Generates motion without text conditioning — the backbone runs its unconditional path (the null-prompt branch in a CFG model, or whatever default trajectory the model produces in absence of a prompt). Use this to:
- bridge two text segments with a natural transition the model picks,
- fill a constraint-driven span where you have spatial pins but no prompt (e.g. "no text, but pin the right hand here at frame 50"),
- request idle / neutral motion at the start or end of a clip.
{ "type": "unconditioned", "duration_frames": 30 }
| Field | Type | Required | Notes |
|---|---|---|---|
type | "unconditioned" | yes | Discriminator |
duration_frames | int (> 0) | yes | Length of the span, in frames at the request's effective fps |
Constraints overlapping an unconditioned span are honored on a best-effort
basis just like anywhere else. The unconditioned span is still motion —
post-processing applies as usual, and Options.transition_frames is
honored at boundaries with adjacent segments.
PoseSegment — type: "pose"
Generates a single pose — exactly one frame — from a text prompt.
Distinct from a 1-frame TextSegment: the server routes a pose
segment to a specialized model trained for instantaneous poses, not
"the first frame of a motion clip".
{ "type": "pose", "prompt": "person waves hello with their right hand" }
| Field | Type | Required | Notes |
|---|---|---|---|
type | "pose" | yes | Discriminator |
prompt | string (1–max_prompt_length codepoints) | yes | Natural-language description of the pose |
language | string (BCP-47) | no, default "en" |
No duration_frames field — pose is intrinsically 1 frame.

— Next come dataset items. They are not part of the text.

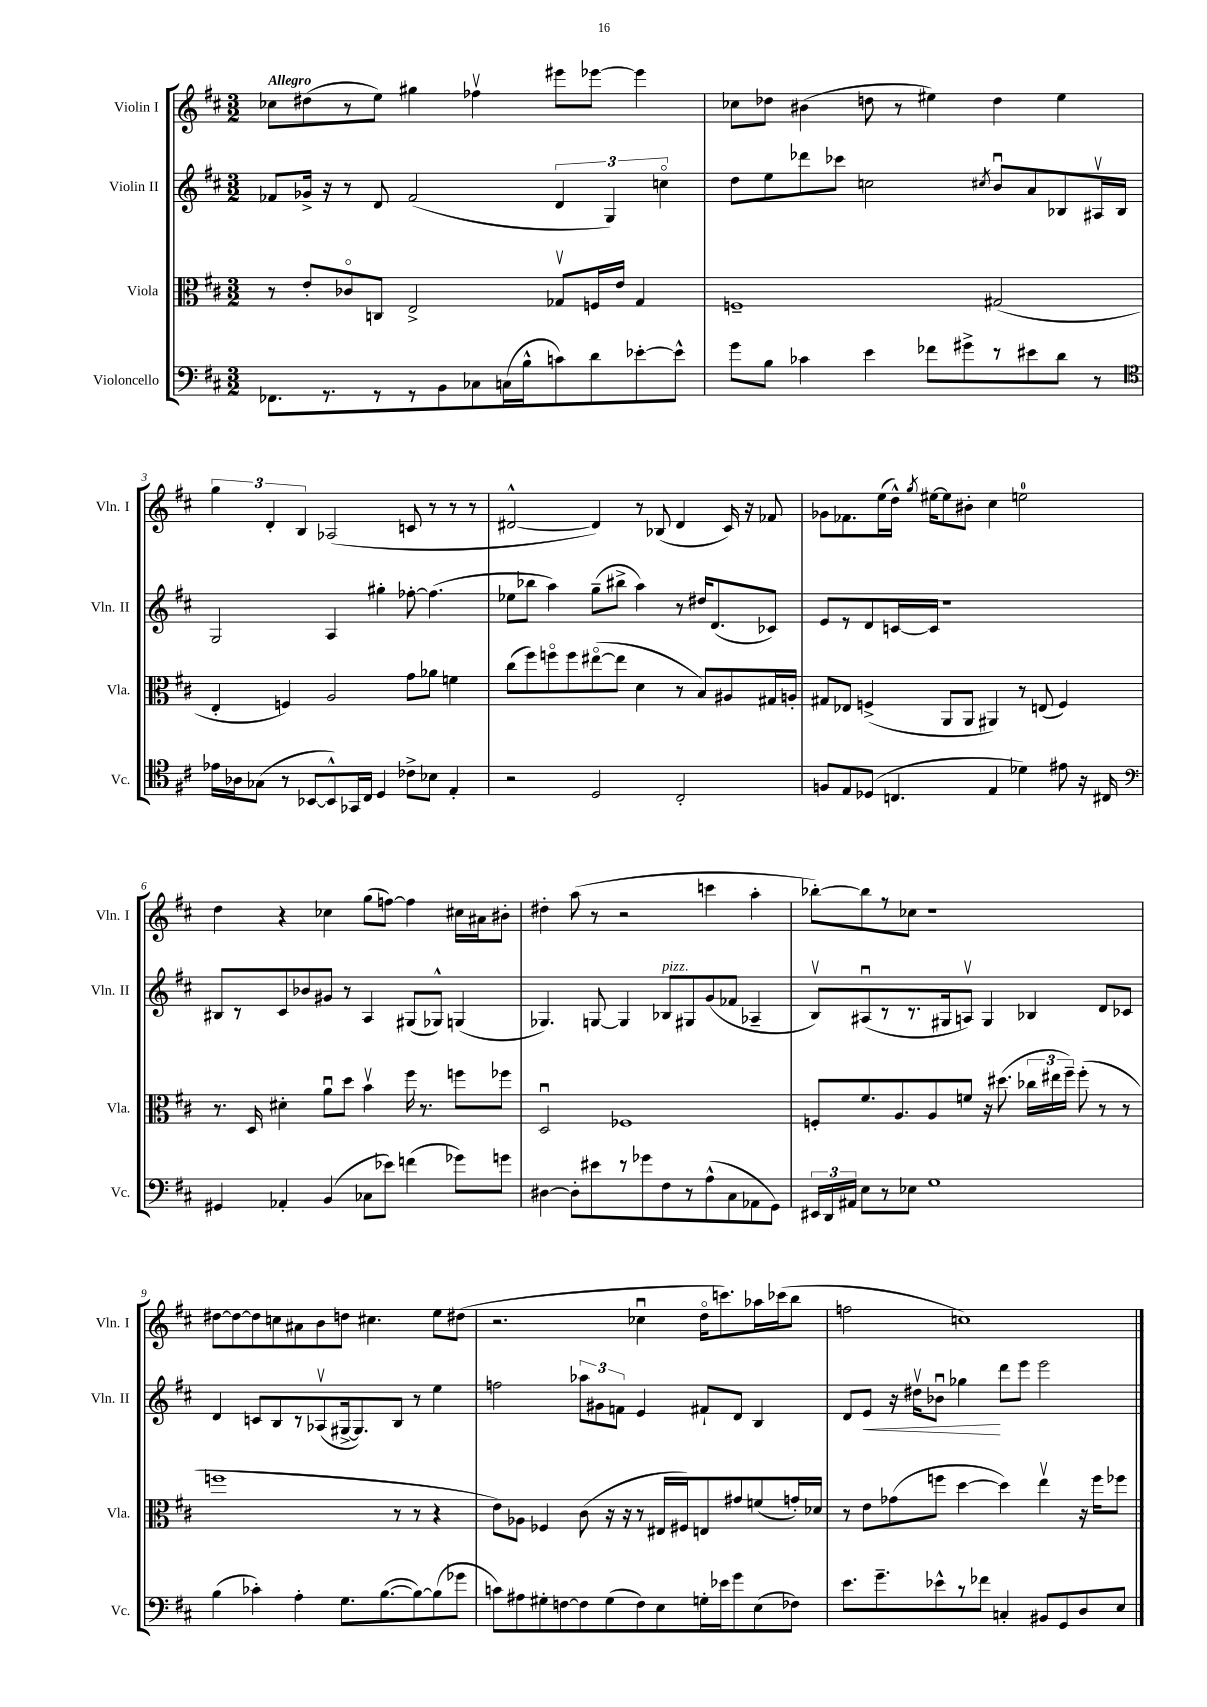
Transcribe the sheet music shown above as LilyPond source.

<<
\new StaffGroup <<
\new Staff = "s0" \with { instrumentName = "Violin I" shortInstrumentName = "Vln. I" } {
    \clef treble \key d \major \numericTimeSignature \time 3/2 \tempo "Allegro"
    \autoBeamOff ces''8[ dis''8( r8 e''8]) gis''4 fes''4\upbow eis'''8[ ees'''8]~ ees'''4 |
    ces''8[ des''8] bis'4( d''8 r8 eis''4) d''4 eis''4 |
    \tuplet 3/2 { g''4 d'4-. b4 } aes2( c'8 r8 r8 r8 |
    dis'2~-^ dis'4) r8 bes8( dis'4 cis'16) r16 fes'8 |
    ges'8[ fes'8. e''16( d''16]-^) \acciaccatura { g''8 } eis''16[~ eis''8 bis'8]-. cis''4 e''2-0 |
    d''4 r4 ces''4 g''8[( f''8]~) f''4 cis''16[ ais'16 bis'8]-. |
    dis''4-. a''8( r8 r2 c'''4 a''4-. |
    bes''8[~-.) bes''8 r8 ces''8] r1 |
    dis''8[~ dis''8~ dis''8 c''8 ais'8 b'8 d''8] cis''4. e''8[ dis''8]( |
    r2. ces''4\downbow d''16[\flageolet c'''8.) aes''16 ces'''16( b''8] |
    f''2 c''1) \bar "|." |
}
\new Staff = "s1" \with { instrumentName = "Violin II" shortInstrumentName = "Vln. II" } {
    \clef treble \key d \major \numericTimeSignature \time 3/2
    \autoBeamOff fes'8[ ges'16]-> r16 r8 d'8 fes'2( \tuplet 3/2 { d'4 g4) c''4\flageolet } |
    d''8[ e''8 des'''8 ces'''8] c''2 \acciaccatura { cis''8 } b'8[\downbow a'8 bes8 ais16\upbow bes16] |
    g2 a4 gis''4-. fes''8~-. fes''4.( |
    ees''8[ bes''8] a''4) g''8[--( bis''8]-> a''4) r8 dis''16[ d'8.( ces'8]) |
    e'8[ r8 d'8 c'16~ c'16] r1 |
    bis8[ r8 cis'8 bes'8 gis'8] r8 a4 gis8[( ges8]-^) g4( |
    ges4.) g8~ g4 bes8[^\markup { \italic "pizz." } gis8 g'8( fes'8] aes4-- |
    b8[\upbow) ais8\downbow( r8 r8. gis16 a8]\upbow) gis4 bes4 d'8[ ces'8] |
    d'4 c'8[ b8 r8 aes8\upbow( gis16~-> gis8.) b8] r8 e''4 |
    f''2 \tuplet 3/2 { aes''8[ gis'8 f'8] } e'4 fis'8[-! d'8] b4 |
    d'8[ e'8]\< r16 dis''16[\upbow bes'8]\downbow ges''4\! d'''8[ e'''8] e'''2 \bar "|." |
}
\new Staff = "s2" \with { instrumentName = "Viola" shortInstrumentName = "Vla." } {
    \clef alto \key d \major \numericTimeSignature \time 3/2
    \autoBeamOff r8 e'8[-. ces'8\flageolet c8] e2-> ges8[\upbow f16 e'16] ges4 |
    f1-- gis2( |
    e4-. f4) a2 g'8[ aes'8] f'4 |
    cis''8[( fis''8) f''8\flageolet f''8 eis''8~\flageolet( eis''8] d'4 r8 b8[) ais8 gis16 a16]-. |
    gis8[ ees8] f4->( a,8[ a,8] ais,4) r8 e8( f4) |
    r8. d16 dis'4-. a'8[\downbow d''8] b'4\upbow fis''16 r8. f''8[ fes''8] |
    d2\downbow fes1 |
    f8[-. fis'8. a8. a8 f'8] r16 dis''8.( \tuplet 3/2 { ces''16[ eis''16 fis''16]--) } fis''8-.( r8 r8 |
    f''1 r8 r8 r4 |
    e'8[) aes8] fes4 cis'8( r16 r16 r8 eis16[ fis16) e8 gis'8 f'8( g'16-.) des'16] |
    r8 e'8[ ges'8( f''8] d''4~ d''4) e''4\upbow r16 f''16[ fes''8] \bar "|." |
}
\new Staff = "s3" \with { instrumentName = "Violoncello" shortInstrumentName = "Vc." } {
    \clef bass \key d \major \numericTimeSignature \time 3/2
    \autoBeamOff fes,8.[ r8. r8 r8 b,8 ces8 c16( b16-^ c'8) d'8 ees'8~-. ees'8]-^ |
    g'8[ b8] ces'4 e'4 fes'8[ gis'8-> r8 eis'8 d'8] r8 |
    \clef tenor ees'16[ aes16 ges8]( r8 bes,8[~ bes,8-^) ges,16 cis16] d4 ces'8[-> bes8] e4-. |
    r2 d2 cis2-. |
    f8[ e8 des8]( c4. e4 des'4) eis'8 r16 cis16 |
    \clef bass gis,4 aes,4-. b,4( ces8[ ees'8]) f'4( ges'8[) g'8] |
    dis4~ dis8[-. eis'8 r8 ges'8 fis8 r8 a8-^( cis8 aes,8 g,8]) |
    \tuplet 3/2 { eis,16[ d,16 ais,16] } e8[ r8 ees8] g1 |
    b4( ces'4-.) a4-. g8.[ b8.~( b8~) b8( ges'8] |
    c'8[) ais8 gis8-. f8~ f8 gis8( f8) e8 g16-. ees'16 g'8 e8( fes8]) |
    e'8.[ g'8.-- ees'8-^ r8 fes'8] c4-. bis,8[ g,8 d8 e8] \bar "|." |
}
>>
>>
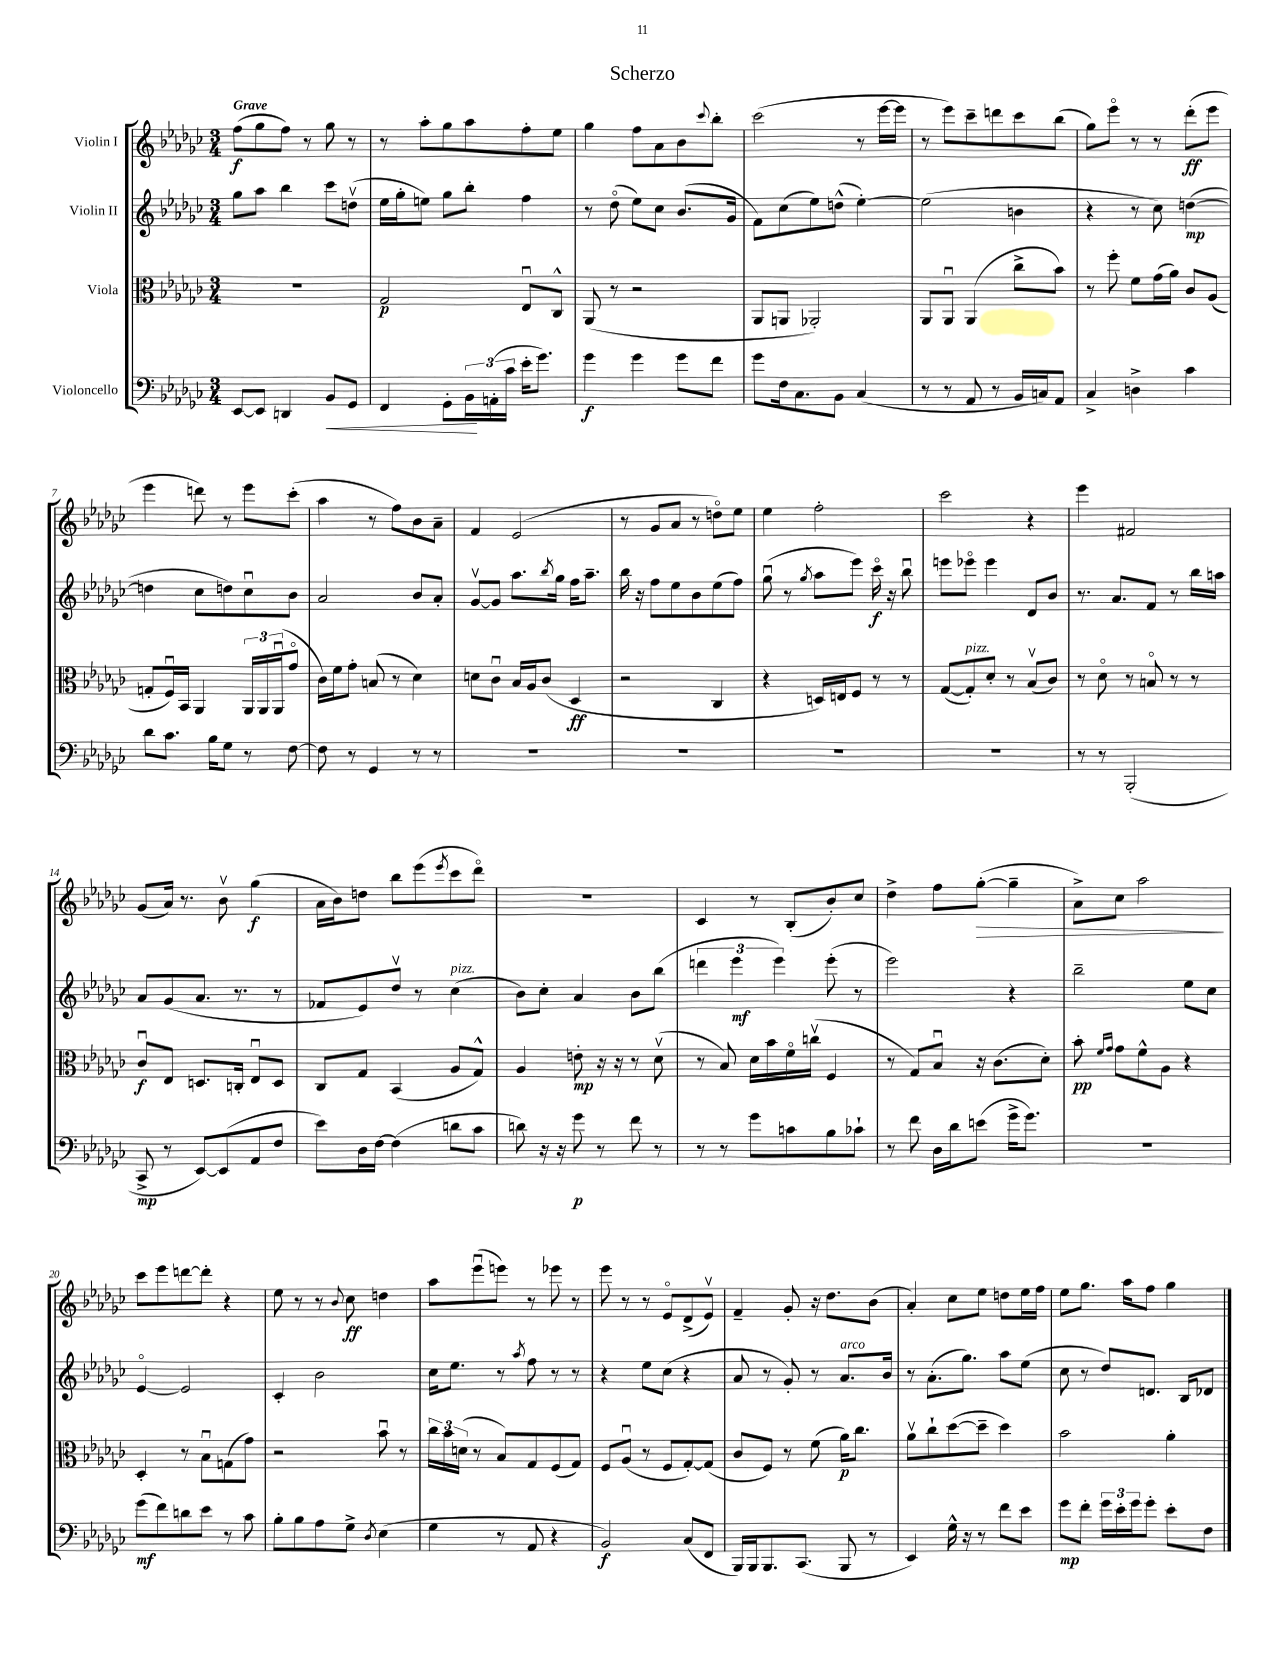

PoseSegment is an optional capability. Servers advertise support
by including "pose" in ModelSpec.supported_segments. The SDK
rejects pose segments sent to a model that doesn't claim support, with
the unsupported_segment error code. See
Capabilities reference →.
Composing
{
"segments": [
{ "type": "text", "prompt": "person walks forward", "duration_frames": 90 },
{ "type": "unconditioned", "duration_frames": 30 },
{ "type": "text", "prompt": "then sits down", "duration_frames": 60 }
],
"options": { "transition_frames": 8 }
}
transition_frames is the blend window at boundaries between segments.
Rotations blend via slerp; root translation blends linearly.
Segments vs constraints-only
If segments is empty, the request becomes constraints-only — the model
generates motion to satisfy the constraints with no text guidance. In that
case you MUST set duration_frames at the request level:
{
"protocol_version": "1.0",
"model": "kimodo-soma-rp",
"skeleton": { "joints": [ /* … */ ] },
"segments": [],
"duration_frames": 90,
"constraints": [ /* … */ ]
}
When segments is non-empty, the request-level duration_frames MUST be
omitted — the duration is sum(segments[].duration_frames).
A request with both segments: [] and constraints: [] is rejected.